A report released on Feb. 23 from Texas Tech University on perchlorate in breast milk created the false impression that nursing mothers and their infants were at immediate risk and that sensitive populations hadn't been considered by the nation's leading experts on the subject.
The Texas Tech breast milk report failed to acknowledge the fact that the National Academy of Sciences' (NAS) expert panel's report on perchlorate dealt squarely with the issue of safety to pregnant women, fetuses and infants in crafting its recommendations, and included several unprecedented safety factors. (See NAS report at http://books.nap.edu/books/0309095689/html/9.html) The U.S. Environmental Protection Agency (EPA) followed NAS' lead in setting its reference dose on Feb. 18, and in calculating the drinking water equivalent level for the reference dose at 24.5 parts per billion.
In a Feb. 25, 2005 news report, Dr. Richard B. Johnston, associate dean for research at the University of Colorado School of Medicine, a pediatrician and head of the NAS panel on perchlorate, told the Rocky Mountain News that NAS researchers applied conservative safety factors specifically to protect the most vulnerable populations.
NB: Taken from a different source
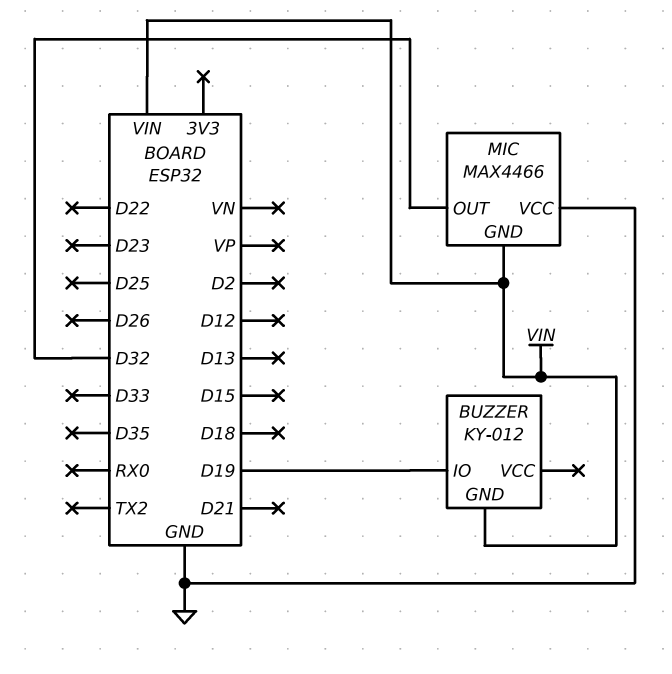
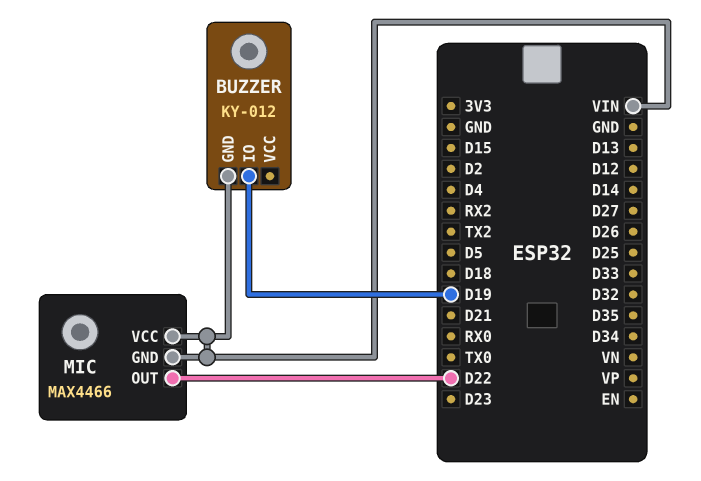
MIC pin OUT: D32 -> D22
MIC pin VCC: GND -> VIN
Dr. Johnston was quoted as follows: "Based on the science in the (NAS) report and the committee's interpretation of science, (the levels found in breast milk) wouldn't be considered unsafe."
The NAS, the EPA and California's Office of Environmental Health Hazard Assessment each already considered the types of exposures studied in the Texas Tech report. Their evaluations for safe doses of perchlorate provided appropriate safety factors and other adjustments in recent scientific and regulatory reviews to ensure that recommended exposure levels were safe for all populations, including pregnant women, their fetuses and nursing infants.
In addition, data relating to breast milk was made available as a matter of public record to all three of these entities based upon previous human studies conducted in Chile. The findings in Chile were consistent with those in the Texas Tech study.